Pour John Anner, président d’East Meets West, une organisation non gouvernementale œuvrant principalement dans le domaine de la santé et de l’éducation en Asie, rendre les dispositifs médicaux accessibles aux pays à faible revenu n’est pas seulement un problème de réduction du coût unitaire initial. «Ce qui importe c’est la durabilité de l’équipement – ce qu’il faut dépenser pour en disposer au cours du temps. C’est là le principal paramètre, explique-t-il. Ce point est facile à comprendre pour quiconque a déjà dû dépenser 50 dollars pour une cartouche d’imprimante. En ce qui concerne les PPCn à barbotage, John Anner souligne que si un dispensaire ou un hôpital a réussi à se procurer un tel appareil à faible coût, il lui reste encore à payer pour les consommables.

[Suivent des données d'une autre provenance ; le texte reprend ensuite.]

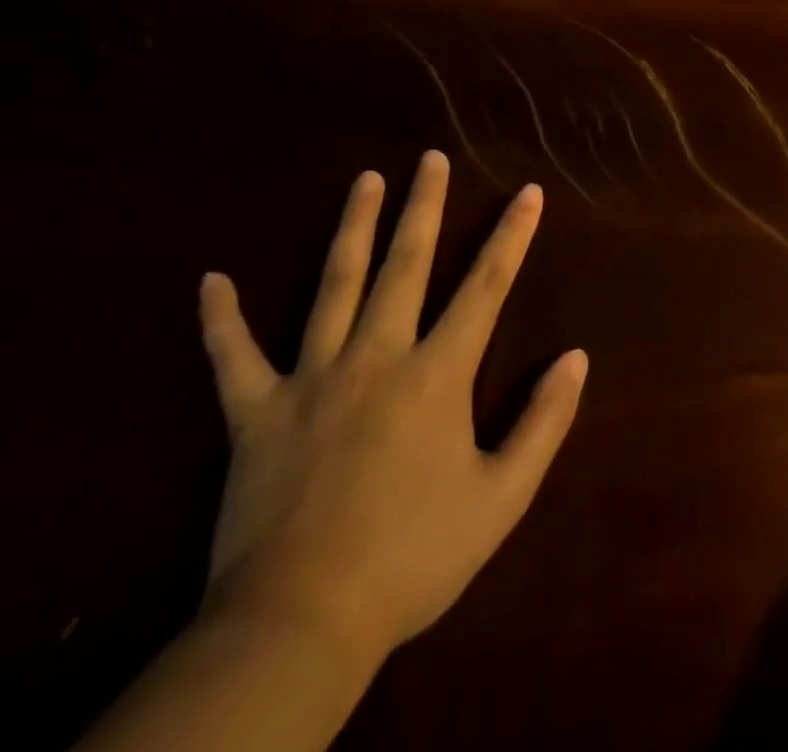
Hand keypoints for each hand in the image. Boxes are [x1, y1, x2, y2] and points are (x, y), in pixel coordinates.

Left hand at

«Le remplacement d’une tubulure de ventilation peut coûter 300 dollars par semaine», indique-t-il. C’est pour cette raison qu’East Meets West a conçu son PPCn à barbotage pour être extrêmement durable et ne pas comporter de pièce d’usure. Le programme Breath of Life d’East Meets West assure aussi la formation clinique et technique du personnel hospitalier et surveille chacun de ses 4500 appareils en usage dans plus de 300 hôpitaux de huit pays.

Comme Denise Kruzikas, John Anner insiste sur la durabilité et la simplicité d’utilisation, mais affirme que ces objectifs ne doivent pas être poursuivis aux dépens de l’apparence. «L’aspect extérieur est en point important», dit-il. «Les dispositifs doivent avoir l’air moderne, de manière à ce que les hôpitaux soient fiers de les utiliser et à ce que les patients aient l’impression de recevoir le traitement qui leur faut.» La problématique de la première impression s’est aussi imposée dans le développement du PPCn à barbotage de l’Université Rice, les premières versions ayant essuyé des critiques pour leur aspect trop improvisé.

Bien sûr, à la fin de la journée, une belle allure n’apporte rien si le dispositif s’avère non fiable. La coordinatrice de l’Unité Dispositifs médicaux de l’Organisation mondiale de la Santé à Genève, le Dr Adriana Velazquez Berumen, explique: «un chirurgien qui a besoin d’une machine d’anesthésie peut faire appel à un appareil simple, mais celui-ci doit également être sûr et efficace, sans compter qu’il doit être abordable et convenir au milieu hospitalier local.»

En outre, l’importance accordée à l’adaptation au contexte local aux stades de la conception et du développement, à l’efficacité clinique et à la robustesse, qui semble caractériser les tentatives pour mettre au point des dispositifs médicaux peu onéreux, laisse à penser que ces dispositifs pourraient s’avérer plus fiables, dans l’ensemble, que leurs équivalents plus coûteux. Outre leur plus grande fiabilité, ils pourraient aussi être plus accessibles.

D’après Radha Basu: «les dispositifs médicaux peu onéreux offrent un potentiel énorme pour réduire le fossé entre les mondes développé et en développement et pour couvrir «le dernier kilomètre» jusqu’aux patients de la manière la plus innovante.»